What this task involves – Return every line of the records that includes the string "професора".

Materials provided –
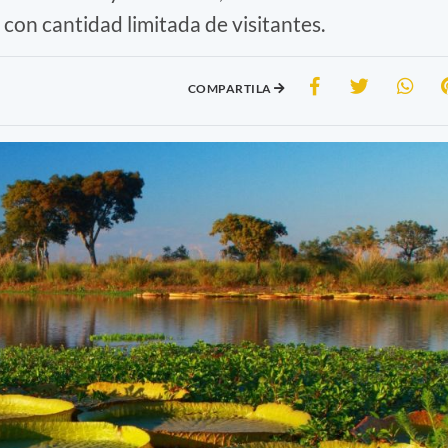
 con cantidad limitada de visitantes.
COMPARTILA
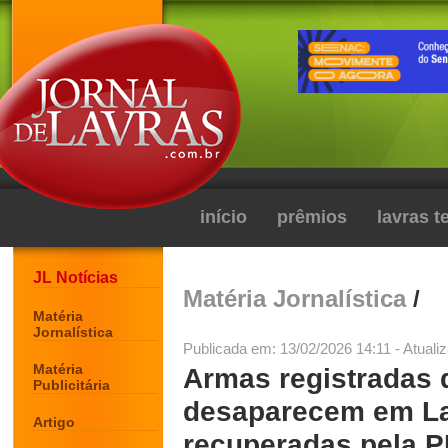
início
prêmios
lavras 
JL Notícias
Matéria Jornalística
/
Matéria
Jornalística
Publicada em: 13/02/2026 14:11 - Atuali
Matéria
Armas registradas 
Publicitária
desaparecem em La
Artigo
recuperadas pela 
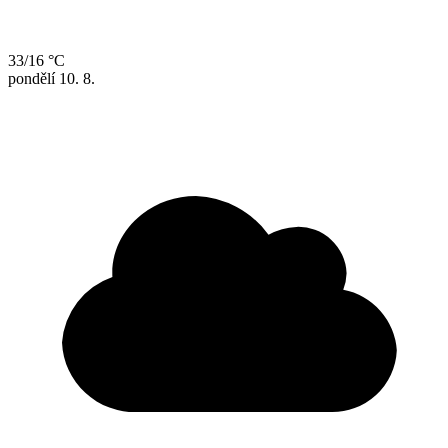
33/16 °C
pondělí
10. 8.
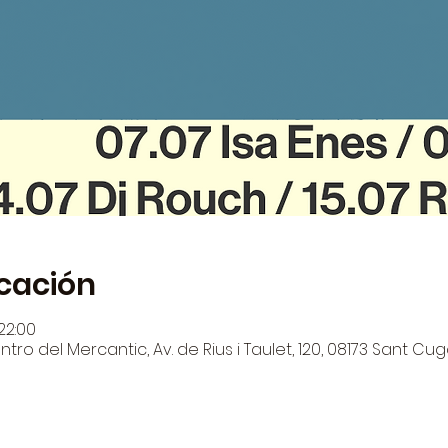
icación
 22:00
tro del Mercantic, Av. de Rius i Taulet, 120, 08173 Sant Cug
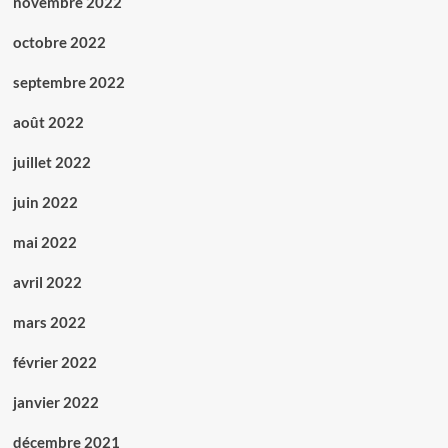
novembre 2022
octobre 2022
septembre 2022
août 2022
juillet 2022
juin 2022
mai 2022
avril 2022
mars 2022
février 2022
janvier 2022
décembre 2021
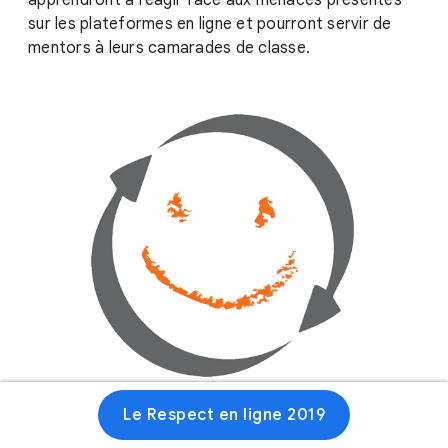
apprendront à réagir face aux menaces présentes
sur les plateformes en ligne et pourront servir de
mentors à leurs camarades de classe.
Le Respect en ligne 2019
Site web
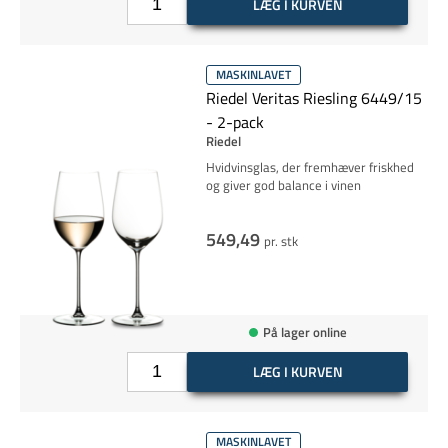
LÆG I KURVEN
MASKINLAVET
Riedel Veritas Riesling 6449/15
- 2-pack
Riedel
Hvidvinsglas, der fremhæver friskhed
og giver god balance i vinen
549,49
pr. stk
På lager online
LÆG I KURVEN
MASKINLAVET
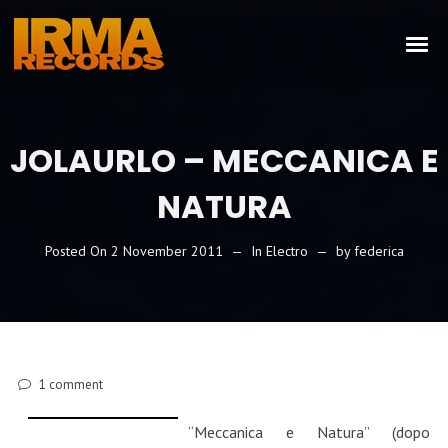
JOLAURLO – MECCANICA E
NATURA
Posted On
2 November 2011
In
Electro
by
federica
1
comment
“Meccanica e Natura” (dopo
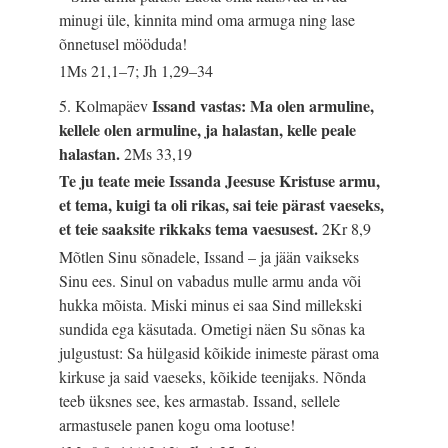
minugi üle, kinnita mind oma armuga ning lase
õnnetusel mööduda!
1Ms 21,1–7; Jh 1,29–34
Issand vastas: Ma olen armuline,
5. Kolmapäev
kellele olen armuline, ja halastan, kelle peale
halastan.
2Ms 33,19
Te ju teate meie Issanda Jeesuse Kristuse armu,
et tema, kuigi ta oli rikas, sai teie pärast vaeseks,
et teie saaksite rikkaks tema vaesusest.
2Kr 8,9
Mõtlen Sinu sõnadele, Issand – ja jään vaikseks
Sinu ees. Sinul on vabadus mulle armu anda või
hukka mõista. Miski minus ei saa Sind millekski
sundida ega käsutada. Ometigi näen Su sõnas ka
julgustust: Sa hülgasid kõikide inimeste pärast oma
kirkuse ja said vaeseks, kõikide teenijaks. Nõnda
teeb üksnes see, kes armastab. Issand, sellele
armastusele panen kogu oma lootuse!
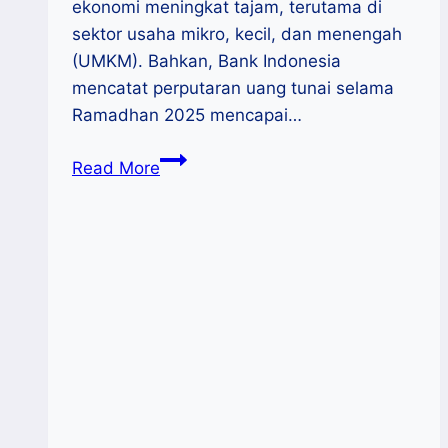
ekonomi meningkat tajam, terutama di
sektor usaha mikro, kecil, dan menengah
(UMKM). Bahkan, Bank Indonesia
mencatat perputaran uang tunai selama
Ramadhan 2025 mencapai…
Ramadhan:
Read More
Momentum
Bangkitnya
UMKM
dan
Ekonomi
Rakyat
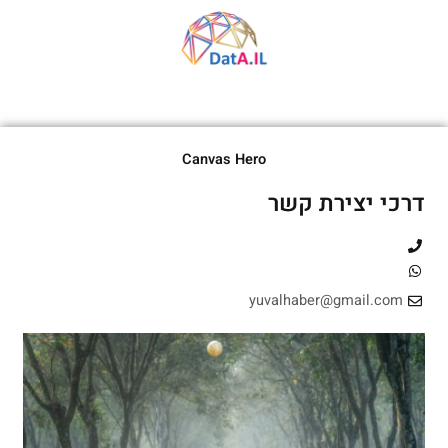
Canvas Hero
דרכי יצירת קשר
yuvalhaber@gmail.com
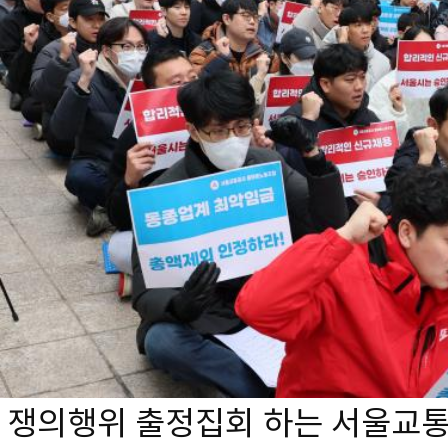
쟁의행위 출정집회 하는 서울교통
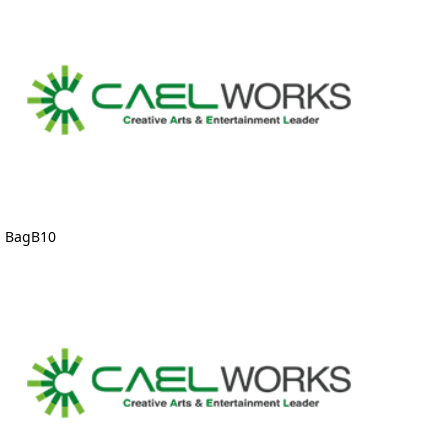
BagB10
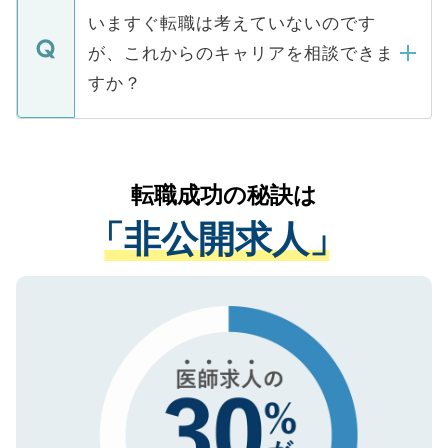
合があります。 選考を効率よく行うため
の辞退の連絡はキャリアパートナーが行い
で、ご安心ください。当サイトからの登録
いますぐ転職は考えていないのです
に、医療機関が求める条件に合った人材の
ますので、ご安心ください。
などで収集したご登録者様の個人情報は、
が、これからのキャリアを相談できま
みを人材紹介会社に依頼するケースが増え
ご本人のキャリアアップおよび転職活動の
ています。
すか？
支援を目的に使用いたします。お預かりし
ているすべての個人データはご本人の許可
お気軽にご相談ください。先生専任のキャ
なく、医療機関側に開示したり、第三者に
リアパートナーが将来のご希望などをおう
提供することは一切ありません。また弊社
かがいして、現在の医療機関の状況や紹介
転職成功の秘訣は
は、個人情報の取り扱いについての厳密な
経験をまじえながら、適切なアドバイスを
管理基準を満たした事業者のみに付与され
「非公開求人」
させていただきます。すぐにご転職をされ
る、プライバシーマークを取得済みです。
ない方には、長期的なサポートが可能です
ご登録いただいた個人情報は、SSL（デー
ので、まずはご登録ください。
タ暗号化）によって保護されていますの
で、機密保持に関してもご安心ください。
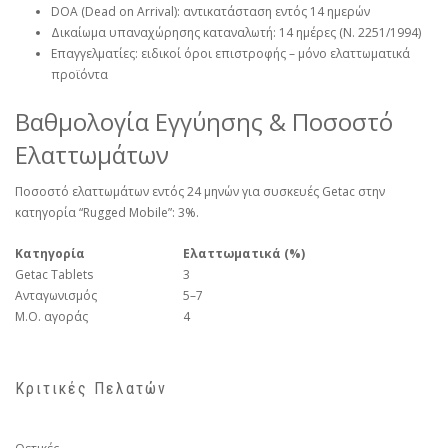
DOA (Dead on Arrival): αντικατάσταση εντός 14 ημερών
Δικαίωμα υπαναχώρησης καταναλωτή: 14 ημέρες (Ν. 2251/1994)
Επαγγελματίες: ειδικοί όροι επιστροφής – μόνο ελαττωματικά
προϊόντα
Βαθμολογία Εγγύησης & Ποσοστό
Ελαττωμάτων
Ποσοστό ελαττωμάτων εντός 24 μηνών για συσκευές Getac στην
κατηγορία “Rugged Mobile”: 3%.
Κατηγορία
Ελαττωματικά (%)
Getac Tablets
3
Ανταγωνισμός
5–7
Μ.Ο. αγοράς
4
Κριτικές Πελατών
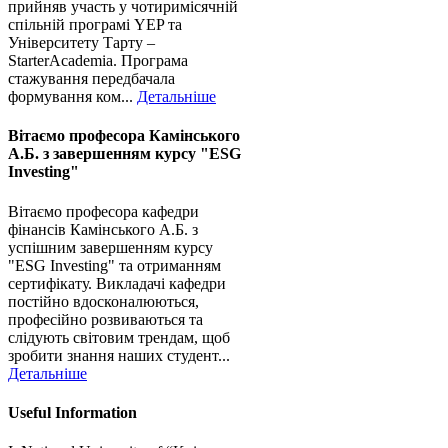
прийняв участь у чотиримісячній
спільній програмі YEP та
Університету Тарту –
StarterAcademia. Програма
стажування передбачала
формування ком...
Детальніше
Вітаємо професора Камінського
А.Б. з завершенням курсу "ESG
Investing"
Вітаємо професора кафедри
фінансів Камінського А.Б. з
успішним завершенням курсу
"ESG Investing" та отриманням
сертифікату. Викладачі кафедри
постійно вдосконалюються,
професійно розвиваються та
слідують світовим трендам, щоб
зробити знання наших студент...
Детальніше
Useful Information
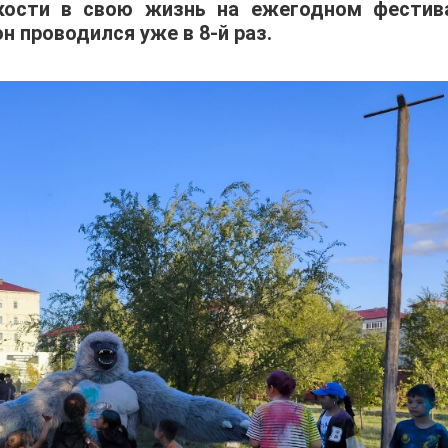
кости в свою жизнь на ежегодном фестив
он проводился уже в 8-й раз.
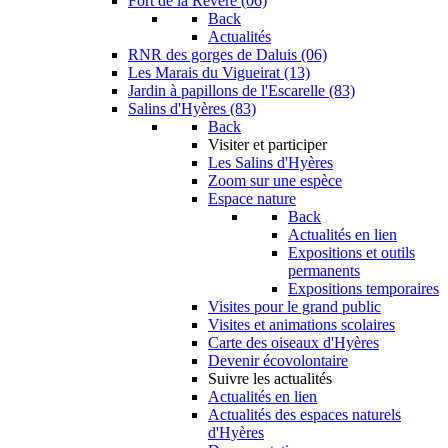
Fort de la Revère (06)
Back
Actualités
RNR des gorges de Daluis (06)
Les Marais du Vigueirat (13)
Jardin à papillons de l'Escarelle (83)
Salins d'Hyères (83)
Back
Visiter et participer
Les Salins d'Hyères
Zoom sur une espèce
Espace nature
Back
Actualités en lien
Expositions et outils
permanents
Expositions temporaires
Visites pour le grand public
Visites et animations scolaires
Carte des oiseaux d'Hyères
Devenir écovolontaire
Suivre les actualités
Actualités en lien
Actualités des espaces naturels
d'Hyères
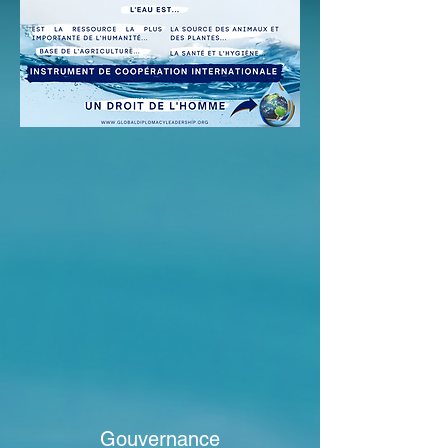
Gouvernance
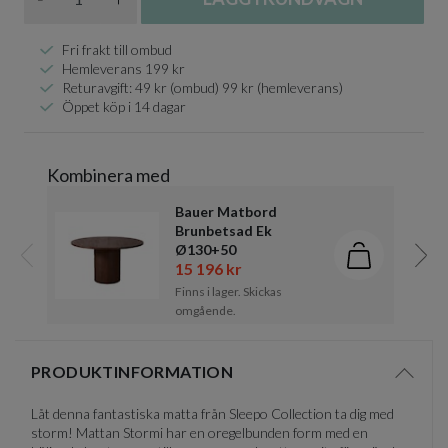
Fri frakt till ombud
Hemleverans 199 kr
Returavgift: 49 kr (ombud) 99 kr (hemleverans)
Öppet köp i 14 dagar
Kombinera med
Bauer Matbord
Brunbetsad Ek
Ø130+50
Lägg i kund
15 196 kr
Föregående
Näst
Finns i lager. Skickas
omgående.
Item
1
PRODUKTINFORMATION
of
Visa/d
7
Låt denna fantastiska matta från Sleepo Collection ta dig med
storm! Mattan Stormi har en oregelbunden form med en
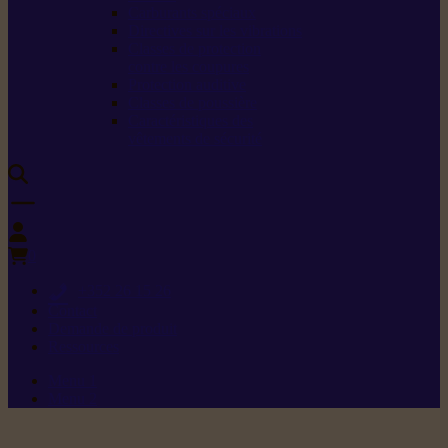
Carburants spéciaux
Directives sur les vibrations
Classes de protection
contre les coupures
Protection auditive
Classes de poussière
Caractéristiques des
vêtements de sécurité
0
+352 26 15 26
Contact
Demande de produit
Ressources
Menu 1
Menu 2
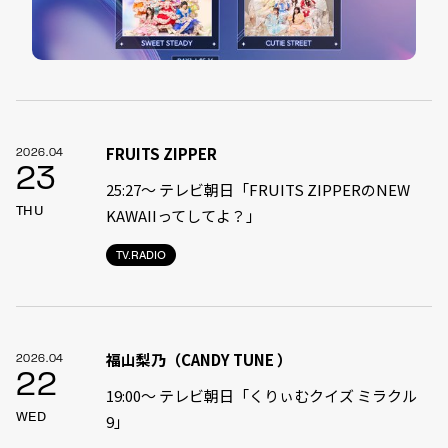
FRUITS ZIPPER
2026.04
23
25:27～ テレビ朝日「FRUITS ZIPPERのNEW
THU
KAWAIIってしてよ？」
TV.RADIO
福山梨乃（CANDY TUNE ）
2026.04
22
19:00〜 テレビ朝日「くりぃむクイズ ミラクル
WED
9」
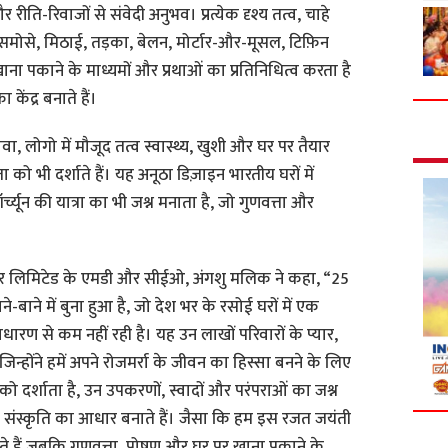
र रीति-रिवाजों से संवेदी अनुभव। प्रत्येक दृश्य तत्व, चाहे
समोसे, मिठाई, तड़का, बेलन, मोर्टार-और-मूसल, टिफ़िन
ाना पकाने के माध्यमों और प्रथाओं का प्रतिनिधित्व करता है
ेंद्र बनाते हैं।
ा, लोगो में मौजूद तत्व स्वास्थ्य, खुशी और घर पर तैयार
ा को भी दर्शाते हैं। यह अनूठा डिज़ाइन भारतीय घरों में
च्यून की यात्रा का भी जश्न मनाता है, जो गुणवत्ता और
ल्मर लिमिटेड के एमडी और सीईओ, अंगशु मलिक ने कहा, “25
ताने-बाने में बुना हुआ है, जो देश भर के रसोई घरों में एक
धारण से कम नहीं रही है। यह उन लाखों परिवारों के प्यार,
 जिन्होंने हमें अपने रोजमर्रा के जीवन का हिस्सा बनने के लिए
को दर्शाता है, उन उपकरणों, स्वादों और परंपराओं का जश्न
य संस्कृति का आधार बनाते हैं। जैसा कि हम इस रजत जयंती
ते हैं जबकि गुणवत्ता, पोषण और घर पर खाना पकाने के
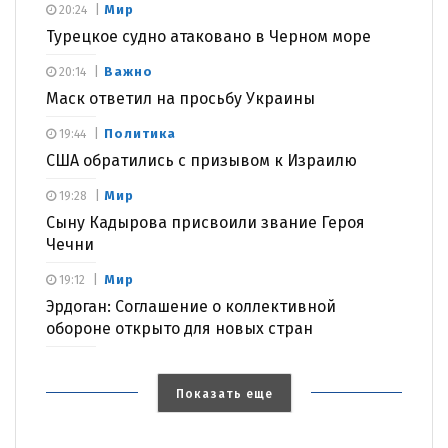
Мир
20:24
Турецкое судно атаковано в Черном море
Важно
20:14
Маск ответил на просьбу Украины
Политика
19:44
США обратились с призывом к Израилю
Мир
19:28
Сыну Кадырова присвоили звание Героя
Чечни
Мир
19:12
Эрдоган: Соглашение о коллективной
обороне открыто для новых стран
Показать еще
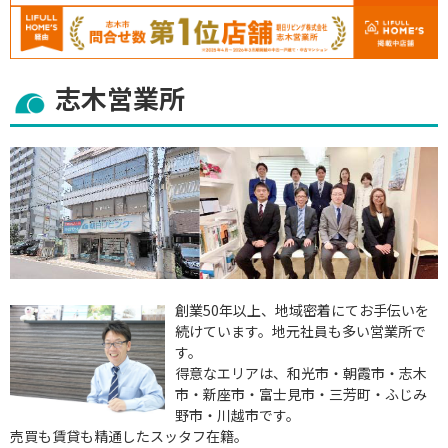
志木営業所
創業50年以上、地域密着にてお手伝いを
続けています。地元社員も多い営業所で
す。
得意なエリアは、和光市・朝霞市・志木
市・新座市・富士見市・三芳町・ふじみ
野市・川越市です。
売買も賃貸も精通したスッタフ在籍。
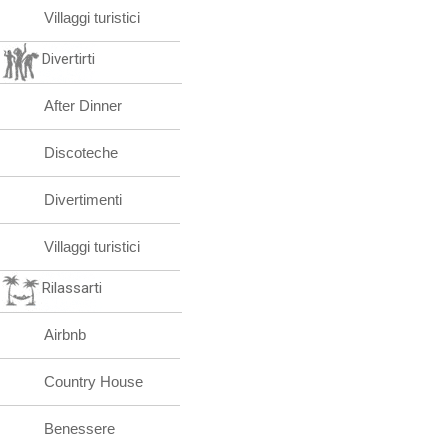
Villaggi turistici
Divertirti
After Dinner
Discoteche
Divertimenti
Villaggi turistici
Rilassarti
Airbnb
Country House
Benessere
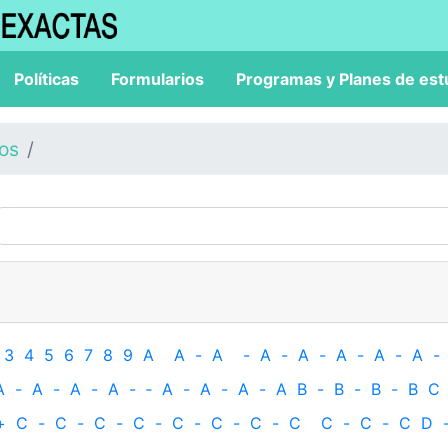
Políticas
Formularios
Programas y Planes de est
los
3
4
5
6
7
8
9
A
A
-
A
-
A
-
A
-
A
-
A
-
A
-
A
-
A
-
A
-
A
-
‐
A
-
A
-
A
-
A
B
-
B
-
B
-
B
C
+
C
-
C
-
C
-
C
-
C
-
C
-
C
-
C
C
-
C
-
C
D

Answer section –
Вітаємо професора Камінського
Вітаємо професора кафедри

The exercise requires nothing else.